*Exercise text*.
—————
This morning I turned on the iron in the utilities room and ironed three handkerchiefs and four scarves.
Laying out the almost see-through woven silk scarf I could see the pattern on the cover of the ironing board. I chose the cover myself about a year ago when the last cover had worn out.
On a white background there are prints of things related to ironing and clothes — hangers, a kid’s pair of pants, a bottle of spray starch, an iron, and clothes pegs. The illustrations are charming. My kind of art.
I did this today as I am practising mindfulness (being in the moment) in things I do. And, doing things I haven’t done in a long time. Things I have become alienated from.
As I am paying attention to what I am doing, I notice the detail in the ironing board cover. I mean I really looked at it and admired it through the gauze like silk scarf I was ironing. How pretty it was.
Spraying the starch on the scarf, I listened to the hissing of the spray and then the hiss of the iron — slightly differently modulation of the hiss of the iron — as the steam left the bottom of the iron. There was a certain harmony to it all.
I have loved the idea and the action of ironing ever since I was a child. I didn’t do much of it as there was always someone else who took care of it. Growing up in India, privileged, we relied on the community of people called ‘dhobis’ who wash and iron clothes. In our home, before the days of washing machines, clothes were hand washed and ironed.
When I was in college in Kolkata, living in the boarding house, I washed and ironed some of my clothes. Sheets, pillowcases and other non-delicate wearables, were handled by a washer man who took our clothes several times a week. They came back beautifully laundered, folded, and ready for use and wear.
—————
*What you need to do*. Reproduce the passage on ironing between "As I am paying" and "washed and ironed.", inclusive.

*Page-level text extractions*.
—————
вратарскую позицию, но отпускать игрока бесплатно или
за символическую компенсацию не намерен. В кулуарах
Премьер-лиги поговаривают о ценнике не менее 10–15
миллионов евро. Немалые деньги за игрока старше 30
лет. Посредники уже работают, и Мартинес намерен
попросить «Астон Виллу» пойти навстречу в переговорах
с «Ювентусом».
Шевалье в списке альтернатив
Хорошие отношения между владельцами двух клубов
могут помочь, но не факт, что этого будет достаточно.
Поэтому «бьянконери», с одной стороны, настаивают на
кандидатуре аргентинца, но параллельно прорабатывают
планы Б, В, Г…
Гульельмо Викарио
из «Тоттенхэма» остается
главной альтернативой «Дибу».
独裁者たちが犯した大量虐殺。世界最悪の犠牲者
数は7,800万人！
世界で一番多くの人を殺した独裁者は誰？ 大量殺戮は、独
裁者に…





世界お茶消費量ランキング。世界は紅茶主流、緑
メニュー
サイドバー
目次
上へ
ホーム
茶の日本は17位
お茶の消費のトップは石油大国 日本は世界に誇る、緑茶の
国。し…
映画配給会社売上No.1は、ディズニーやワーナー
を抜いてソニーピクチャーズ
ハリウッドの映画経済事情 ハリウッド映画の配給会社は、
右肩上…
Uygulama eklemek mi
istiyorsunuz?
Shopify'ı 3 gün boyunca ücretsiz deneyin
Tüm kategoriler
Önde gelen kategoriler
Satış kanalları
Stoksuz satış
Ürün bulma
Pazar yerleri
—————
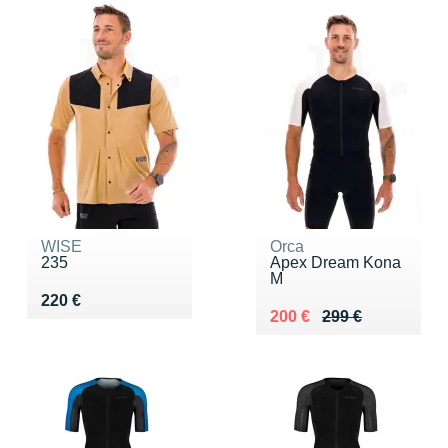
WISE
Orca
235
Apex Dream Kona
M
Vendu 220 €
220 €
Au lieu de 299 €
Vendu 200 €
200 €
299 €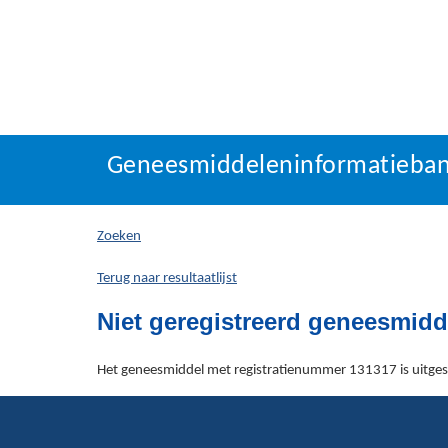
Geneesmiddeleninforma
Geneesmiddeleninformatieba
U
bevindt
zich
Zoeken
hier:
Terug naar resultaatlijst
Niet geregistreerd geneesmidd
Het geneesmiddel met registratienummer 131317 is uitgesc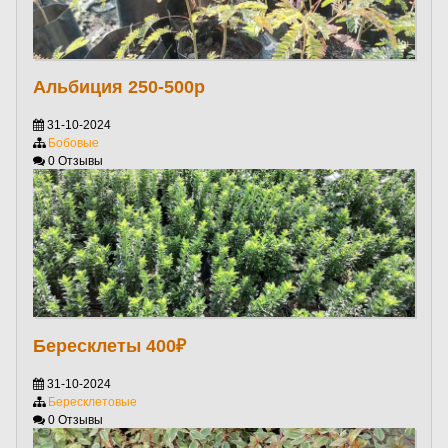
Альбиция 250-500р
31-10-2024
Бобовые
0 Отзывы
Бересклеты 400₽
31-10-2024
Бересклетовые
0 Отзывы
—————
*Your solution*.
As I am paying attention to what I am doing, I notice the detail in the ironing board cover. I mean I really looked at it and admired it through the gauze like silk scarf I was ironing. How pretty it was.
Spraying the starch on the scarf, I listened to the hissing of the spray and then the hiss of the iron — slightly differently modulation of the hiss of the iron — as the steam left the bottom of the iron. There was a certain harmony to it all.
I have loved the idea and the action of ironing ever since I was a child. I didn’t do much of it as there was always someone else who took care of it. Growing up in India, privileged, we relied on the community of people called ‘dhobis’ who wash and iron clothes. In our home, before the days of washing machines, clothes were hand washed and ironed.